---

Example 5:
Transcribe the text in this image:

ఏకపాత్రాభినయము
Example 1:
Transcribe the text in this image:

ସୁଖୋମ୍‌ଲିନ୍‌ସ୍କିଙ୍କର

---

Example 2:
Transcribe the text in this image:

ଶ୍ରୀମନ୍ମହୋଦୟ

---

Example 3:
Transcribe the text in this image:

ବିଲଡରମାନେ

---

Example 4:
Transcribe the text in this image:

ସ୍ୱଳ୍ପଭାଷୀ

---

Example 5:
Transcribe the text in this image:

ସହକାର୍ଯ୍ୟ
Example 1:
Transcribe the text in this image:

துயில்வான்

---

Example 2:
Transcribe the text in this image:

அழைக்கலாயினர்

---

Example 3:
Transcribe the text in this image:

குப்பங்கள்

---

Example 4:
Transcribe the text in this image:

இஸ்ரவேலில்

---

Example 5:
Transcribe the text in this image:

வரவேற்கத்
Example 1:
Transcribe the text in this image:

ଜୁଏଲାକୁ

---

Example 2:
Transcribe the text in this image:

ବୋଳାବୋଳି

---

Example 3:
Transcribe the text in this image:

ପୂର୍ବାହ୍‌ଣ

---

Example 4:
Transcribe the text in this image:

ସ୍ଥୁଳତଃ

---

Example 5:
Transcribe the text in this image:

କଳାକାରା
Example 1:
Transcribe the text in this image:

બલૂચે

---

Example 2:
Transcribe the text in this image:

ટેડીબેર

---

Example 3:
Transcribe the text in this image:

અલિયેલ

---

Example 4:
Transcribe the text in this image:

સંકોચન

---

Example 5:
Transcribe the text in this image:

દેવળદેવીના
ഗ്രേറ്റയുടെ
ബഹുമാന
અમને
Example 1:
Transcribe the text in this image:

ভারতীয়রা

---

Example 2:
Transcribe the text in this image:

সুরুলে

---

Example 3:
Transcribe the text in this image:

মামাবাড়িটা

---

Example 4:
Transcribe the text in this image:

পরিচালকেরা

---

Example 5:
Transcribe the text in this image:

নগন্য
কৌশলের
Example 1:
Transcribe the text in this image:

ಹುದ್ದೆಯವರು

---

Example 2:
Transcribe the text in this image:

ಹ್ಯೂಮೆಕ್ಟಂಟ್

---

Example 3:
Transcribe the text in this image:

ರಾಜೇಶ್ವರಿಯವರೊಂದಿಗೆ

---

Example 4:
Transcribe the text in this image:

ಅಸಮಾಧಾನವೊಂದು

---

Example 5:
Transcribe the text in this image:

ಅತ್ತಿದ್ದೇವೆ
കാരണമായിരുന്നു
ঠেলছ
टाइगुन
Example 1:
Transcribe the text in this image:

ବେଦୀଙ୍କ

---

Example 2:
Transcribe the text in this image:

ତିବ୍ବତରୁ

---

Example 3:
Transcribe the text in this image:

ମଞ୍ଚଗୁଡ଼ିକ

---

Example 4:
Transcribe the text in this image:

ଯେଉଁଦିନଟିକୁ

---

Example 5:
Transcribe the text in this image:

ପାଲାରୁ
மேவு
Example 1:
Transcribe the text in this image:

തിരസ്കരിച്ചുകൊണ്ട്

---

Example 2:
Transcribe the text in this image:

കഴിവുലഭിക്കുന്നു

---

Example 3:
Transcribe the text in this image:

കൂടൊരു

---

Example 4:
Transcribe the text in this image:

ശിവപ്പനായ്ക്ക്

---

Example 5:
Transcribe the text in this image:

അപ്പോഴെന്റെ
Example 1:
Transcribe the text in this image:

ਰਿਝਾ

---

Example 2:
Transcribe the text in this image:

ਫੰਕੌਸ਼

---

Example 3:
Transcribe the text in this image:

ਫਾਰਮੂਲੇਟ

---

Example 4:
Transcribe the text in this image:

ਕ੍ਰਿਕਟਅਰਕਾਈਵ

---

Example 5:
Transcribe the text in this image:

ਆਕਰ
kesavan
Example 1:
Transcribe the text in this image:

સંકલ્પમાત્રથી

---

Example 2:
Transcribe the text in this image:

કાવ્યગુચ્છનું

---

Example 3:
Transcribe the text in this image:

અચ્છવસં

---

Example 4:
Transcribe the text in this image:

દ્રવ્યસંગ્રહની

·····

Each entry must be retyped exactly as it was written above.

OUTPUT FOR THIS EXERCISE:
---

Example 5:
Transcribe the text in this image:

ఏకపాత్రాభినయము
Example 1:
Transcribe the text in this image:

ସୁଖୋମ୍‌ଲିନ୍‌ସ୍କିଙ୍କର

---

Example 2:
Transcribe the text in this image:

ଶ୍ରୀମନ୍ମହୋଦୟ

---

Example 3:
Transcribe the text in this image:

ବିଲଡରମାନେ

---

Example 4:
Transcribe the text in this image:

ସ୍ୱଳ୍ପଭାଷୀ

---

Example 5:
Transcribe the text in this image:

ସହକାର୍ଯ୍ୟ
Example 1:
Transcribe the text in this image:

துயில்வான்

---

Example 2:
Transcribe the text in this image:

அழைக்கலாயினர்

---

Example 3:
Transcribe the text in this image:

குப்பங்கள்

---

Example 4:
Transcribe the text in this image:

இஸ்ரவேலில்

---

Example 5:
Transcribe the text in this image:

வரவேற்கத்
Example 1:
Transcribe the text in this image:

ଜୁଏଲାକୁ

---

Example 2:
Transcribe the text in this image:

ବୋଳାବୋଳି

---

Example 3:
Transcribe the text in this image:

ପୂର୍ବାହ୍‌ଣ

---

Example 4:
Transcribe the text in this image:

ସ୍ଥୁଳତଃ

---

Example 5:
Transcribe the text in this image:

କଳାକାରା
Example 1:
Transcribe the text in this image:

બલૂચે

---

Example 2:
Transcribe the text in this image:

ટેડીબેર

---

Example 3:
Transcribe the text in this image:

અલિયેલ

---

Example 4:
Transcribe the text in this image:

સંકોચન

---

Example 5:
Transcribe the text in this image:

દેવળદેવીના
ഗ്രേറ്റയുടെ
ബഹുമാന
અમને
Example 1:
Transcribe the text in this image:

ভারতীয়রা

---

Example 2:
Transcribe the text in this image:

সুরুলে

---

Example 3:
Transcribe the text in this image:

মামাবাড়িটা

---

Example 4:
Transcribe the text in this image:

পরিচালকেরা

---

Example 5:
Transcribe the text in this image:

নগন্য
কৌশলের
Example 1:
Transcribe the text in this image:

ಹುದ್ದೆಯವರು

---

Example 2:
Transcribe the text in this image:

ಹ್ಯೂಮೆಕ್ಟಂಟ್

---

Example 3:
Transcribe the text in this image:

ರಾಜೇಶ್ವರಿಯವರೊಂದಿಗೆ

---

Example 4:
Transcribe the text in this image:

ಅಸಮಾಧಾನವೊಂದು

---

Example 5:
Transcribe the text in this image:

ಅತ್ತಿದ್ದೇವೆ
കാരണമായിരുന്നു
ঠেলছ
टाइगुन
Example 1:
Transcribe the text in this image:

ବେଦୀଙ୍କ

---

Example 2:
Transcribe the text in this image:

ତିବ୍ବତରୁ

---

Example 3:
Transcribe the text in this image:

ମଞ୍ଚଗୁଡ଼ିକ

---

Example 4:
Transcribe the text in this image:

ଯେଉଁଦିନଟିକୁ

---

Example 5:
Transcribe the text in this image:

ପାଲାରୁ
மேவு
Example 1:
Transcribe the text in this image:

തിരസ്കരിച്ചുകൊണ്ട്

---

Example 2:
Transcribe the text in this image:

കഴിവുലഭിക്കുന്നു

---

Example 3:
Transcribe the text in this image:

കൂടൊരു

---

Example 4:
Transcribe the text in this image:

ശിവപ്പനായ്ക്ക്

---

Example 5:
Transcribe the text in this image:

അപ്പോഴെന്റെ
Example 1:
Transcribe the text in this image:

ਰਿਝਾ

---

Example 2:
Transcribe the text in this image:

ਫੰਕੌਸ਼

---

Example 3:
Transcribe the text in this image:

ਫਾਰਮੂਲੇਟ

---

Example 4:
Transcribe the text in this image:

ਕ੍ਰਿਕਟਅਰਕਾਈਵ

---

Example 5:
Transcribe the text in this image:

ਆਕਰ
kesavan
Example 1:
Transcribe the text in this image:

સંકલ્પમાત્રથી

---

Example 2:
Transcribe the text in this image:

કાવ્યગુચ્છનું

---

Example 3:
Transcribe the text in this image:

અચ્છવસં

---

Example 4:
Transcribe the text in this image:

દ્રવ્યસંગ્રહની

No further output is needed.